The defendant’s argument that he is entitled to such an instruction is based on two facts: (1) the defendant learned the victim’s address at least one day before the murder, but did not go to her at that point; and (2) the defendant saw the victim on the morning of the murder. Given these facts, the defendant concludes, it was inferable that the victim was with another man when the defendant saw her hours before her death, thereby entitling him to a voluntary manslaughter instruction. Assuming that these facts were present, we do not agree that they are sufficient to require an instruction on voluntary manslaughter.
“The evidence presented in this case forecloses a finding that there was a ‘sudden discovery’ which provoked the attack on the victim.” Commonwealth v. LeClair, 429 Mass. 313, 317 (1999). The evidence reveals that the defendant had been suspicious of the victim’s activities for several months. “Where the defendant harbored these suspicions for a significant time prior to [allegedly learning of the victim’s infidelity], he cannot successfully claim that [confirmation of this infidelity] constituted a ‘sudden discovery.’ Commonwealth v. Brown, [387 Mass. 220,] 228 [(1982)].” Commonwealth v. LeClair, supra. There was no error in the denial of the request for a voluntary manslaughter instruction.
4. Relief pursuant to G. L. c. 278, § 33E. We have considered the entire record on the conviction of murder in the first degree pursuant to our obligation under G. L. c. 278, § 33E. We *813conclude that the defendant is not entitled to a new trial or to entry of a lesser degree of guilt.
Judgment affirmed.
The defendant also was convicted of armed assault in a dwelling. He does not challenge that conviction on appeal. His sentence on the armed assault in a dwelling runs concurrently with his sentence on murder in the first degree. The case did not go to the jury on a felony-murder theory.
At times, the witness also is referred to as Rosemary.

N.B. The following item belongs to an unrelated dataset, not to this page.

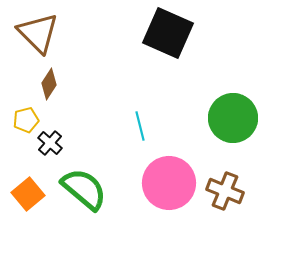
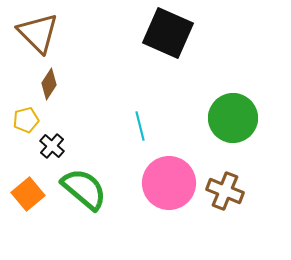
black cross: moved 2 px right, 3 px down
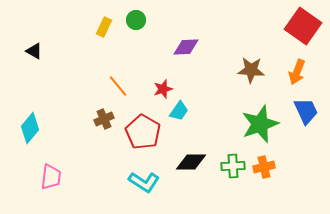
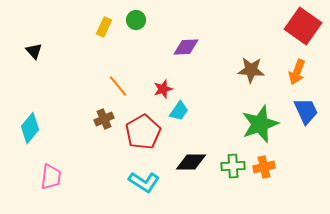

Officer Bonilla explained that “cabrón” was a derogatory word for a married man who knew his wife was having a sexual relationship with another man, but did nothing about it.
Rosemarie Maldonado testified that she told the defendant of the victim’s relationship with another man “several days” before the victim’s murder.

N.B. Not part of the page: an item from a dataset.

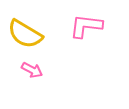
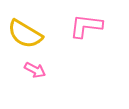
pink arrow: moved 3 px right
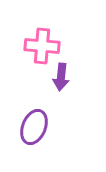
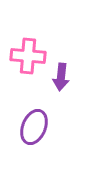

The defendant is represented by different counsel on appeal.
The defendant concedes this point in his brief.
Defense counsel stated that he was challenging one juror because she was a plaintiff in a harassment and stalking matter in the Superior Court. He objected to the other juror because she was a religious education director.
Our case law is consistent with Federal law. See Purkett v. Elem, 514 U.S. 765, 767-768 (1995); Hernandez v. New York, 500 U.S. 352, 358-359 (1991); Batson v. Kentucky, 476 U.S. 79, 96-98 (1986).